CRR Calls on Senate to Lift Ban on Funding for D.C. Abortion Services
(PRESS RELEASE) As the Senate
Appropriations Committee is scheduled to vote on a budget bill for the District
of Columbia’s fiscal year 2012, the Center for Reproductive Rights called on
members of the Senate to defeat any efforts to re-impose the longtime ban on
abortion funding in the city. In the
final bill funding appropriations for 2010, Congress included a provision that
prohibits the city from using local tax money to pay for abortion services for
low-income women. Nancy Northup, president and CEO of the Center for
Reproductive Rights, said this in response to the threat of an amendment that
would impose a ban on D.C.:
“Congress doesn’t tell any of the
fifty states how to spend their own public dollars—including paying for women’s
abortion services—and it shouldn’t deny the District that power either.
Congressional leaders and the White House steamrolled over the District’s
decision to fund abortion services during this year’s federal budget
negotiations last spring. Now, it’s time for a do-over.
“It is profoundly undemocratic to
single out onejurisdiction and deny its residents the most basic privilege—the
right to a voice in their local government. And it is clearly unfair to refuse
poor women the same access to a constitutionally protected medical service as
other women. We strongly urge members of the Senate to vote down this unfair
policy and allow the District to protect the healthcare needs of D.C. women.”
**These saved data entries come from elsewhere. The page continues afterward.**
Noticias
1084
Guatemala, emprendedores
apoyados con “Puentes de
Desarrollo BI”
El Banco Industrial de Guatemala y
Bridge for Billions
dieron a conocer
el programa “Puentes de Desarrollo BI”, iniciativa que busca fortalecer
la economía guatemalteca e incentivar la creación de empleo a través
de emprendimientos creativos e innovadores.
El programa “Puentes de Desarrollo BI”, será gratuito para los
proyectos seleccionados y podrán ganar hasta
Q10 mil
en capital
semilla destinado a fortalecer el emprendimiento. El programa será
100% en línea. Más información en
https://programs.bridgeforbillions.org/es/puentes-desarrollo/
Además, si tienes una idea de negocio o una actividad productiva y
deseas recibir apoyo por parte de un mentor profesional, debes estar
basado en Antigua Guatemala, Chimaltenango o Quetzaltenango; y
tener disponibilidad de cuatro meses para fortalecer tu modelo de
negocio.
Earlier this week, 59 members of
the House of Representatives sent a letter to Senate Appropriators, urging its
members to stand firm against any attempt to include a ban on D.C.’s use of its
own funds.
Seventeen states pay for medically
necessary abortions for poor women. In 2009, Congress voted to lift the ban on
abortion funding and D.C. voted to fund low-income women’s medically necessary
abortions. But a spending compromise made in April over the FY2011 federal
budget repealed the policy approved by the District and reinstituted the rider.